## Extract provided
Start of Block

Harpauer's time in cabinet includes two stints as the Minister of Social Services. While in that role in 2016, Harpauer oversaw cuts to social assistance affecting approximately 2,700 people, which Harpauer said were meant to crack down on 'stacking' or 'double-dipping' on welfare benefits. When Harpauer suggested that the cutbacks were based on a recommendation from a poverty reduction working group, members of that group responded that this was false, and that they did not endorse the social assistance reforms. The cuts were criticized for reducing already meager benefits. Harpauer later cited the 2009 introduction of new disability benefits as a career highlight.

In 2017, Harpauer was named Minister of Finance. Harpauer was in charge of the 2017 budget, which drew criticism for its austerity, including cuts to education funding, grants for municipalities, library funding—the lone cut that was eventually reversed—and the shuttering of the Saskatchewan Transportation Company. The unpopularity of the 2017 budget contributed to Brad Wall's decision to retire in 2018.

During the 2018 leadership election to replace Wall, Harpauer chaired Scott Moe's successful leadership campaign. In 2020, Moe named Harpauer the first female deputy premier in the province in over three decades.

The Saskatchewan Party ran its 2020 election campaign on a promise to balance the provincial budget by 2024. Months after the election, in the spring of 2021, Harpauer admitted that it would be "very, very difficult to meet that goal", and that "in all good likelihood, we'll have to change that goalpost."

In February 2024, it was announced that Harpauer would not be seeking re-election in the 2024 provincial election. Harpauer stated that after 25 years a new perspective would be welcome, and cited a desire to spend more time with family. When Harpauer introduced her final budget in the spring of 2024, she described the economic challenge facing Saskatchewan as having "growth without the benefits of growth".

End of Block

## Assigned task 1
Copy out the records from their first line through the line containing "Casa dos Estudantes do Império (Associação)", including both of those lines.
The text and the records have nothing to do with each other.

## Provided information

Start of Block

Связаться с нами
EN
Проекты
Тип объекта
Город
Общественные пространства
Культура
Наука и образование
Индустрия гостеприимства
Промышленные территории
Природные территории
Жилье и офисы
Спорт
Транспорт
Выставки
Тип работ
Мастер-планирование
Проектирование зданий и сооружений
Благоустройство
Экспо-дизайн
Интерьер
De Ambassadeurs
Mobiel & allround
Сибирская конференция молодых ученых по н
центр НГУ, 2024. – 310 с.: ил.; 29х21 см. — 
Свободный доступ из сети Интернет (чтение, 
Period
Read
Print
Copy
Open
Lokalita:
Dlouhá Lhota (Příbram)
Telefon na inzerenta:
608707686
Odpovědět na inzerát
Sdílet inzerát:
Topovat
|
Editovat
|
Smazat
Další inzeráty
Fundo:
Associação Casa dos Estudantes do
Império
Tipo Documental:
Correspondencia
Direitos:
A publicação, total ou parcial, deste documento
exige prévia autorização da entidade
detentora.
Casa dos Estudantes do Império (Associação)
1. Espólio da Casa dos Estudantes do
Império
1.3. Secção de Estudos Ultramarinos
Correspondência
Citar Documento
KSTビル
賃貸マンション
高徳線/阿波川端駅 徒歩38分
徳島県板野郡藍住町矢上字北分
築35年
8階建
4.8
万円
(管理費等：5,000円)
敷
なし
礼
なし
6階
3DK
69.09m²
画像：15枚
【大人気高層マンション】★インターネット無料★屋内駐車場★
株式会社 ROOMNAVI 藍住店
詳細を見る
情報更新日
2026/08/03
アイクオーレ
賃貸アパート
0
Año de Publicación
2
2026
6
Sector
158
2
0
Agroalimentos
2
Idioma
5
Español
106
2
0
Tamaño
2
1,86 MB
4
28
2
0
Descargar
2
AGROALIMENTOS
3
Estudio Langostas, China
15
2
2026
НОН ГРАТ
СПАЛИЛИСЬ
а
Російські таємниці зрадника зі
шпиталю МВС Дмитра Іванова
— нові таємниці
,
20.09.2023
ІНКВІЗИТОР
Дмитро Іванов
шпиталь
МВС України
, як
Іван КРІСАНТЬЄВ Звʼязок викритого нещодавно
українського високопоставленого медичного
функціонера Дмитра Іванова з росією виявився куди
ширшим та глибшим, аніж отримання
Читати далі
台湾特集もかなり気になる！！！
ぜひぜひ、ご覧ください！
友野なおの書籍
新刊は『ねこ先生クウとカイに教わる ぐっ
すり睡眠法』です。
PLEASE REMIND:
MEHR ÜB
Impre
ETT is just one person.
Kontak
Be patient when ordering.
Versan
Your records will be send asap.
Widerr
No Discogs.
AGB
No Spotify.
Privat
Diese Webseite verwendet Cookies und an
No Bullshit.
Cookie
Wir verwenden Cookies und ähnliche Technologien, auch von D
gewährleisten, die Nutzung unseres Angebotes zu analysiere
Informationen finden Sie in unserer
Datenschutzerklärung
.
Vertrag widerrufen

End of Block

## Assigned task 2
Write out the passage about Harpauer from "During the 2018" to "over three decades.", putting "vice-premier" wherever "deputy premier" appears.

## Your solution 1
Связаться с нами
EN
Проекты
Тип объекта
Город
Общественные пространства
Культура
Наука и образование
Индустрия гостеприимства
Промышленные территории
Природные территории
Жилье и офисы
Спорт
Транспорт
Выставки
Тип работ
Мастер-планирование
Проектирование зданий и сооружений
Благоустройство
Экспо-дизайн
Интерьер
De Ambassadeurs
Mobiel & allround
Сибирская конференция молодых ученых по н
центр НГУ, 2024. – 310 с.: ил.; 29х21 см. — 
Свободный доступ из сети Интернет (чтение, 
Period
Read
Print
Copy
Open
Lokalita:
Dlouhá Lhota (Příbram)
Telefon na inzerenta:
608707686
Odpovědět na inzerát
Sdílet inzerát:
Topovat
|
Editovat
|
Smazat
Další inzeráty
Fundo:
Associação Casa dos Estudantes do
Império
Tipo Documental:
Correspondencia
Direitos:
A publicação, total ou parcial, deste documento
exige prévia autorização da entidade
detentora.
Casa dos Estudantes do Império (Associação)

## Your solution 2
During the 2018 leadership election to replace Wall, Harpauer chaired Scott Moe's successful leadership campaign. In 2020, Moe named Harpauer the first female vice-premier in the province in over three decades.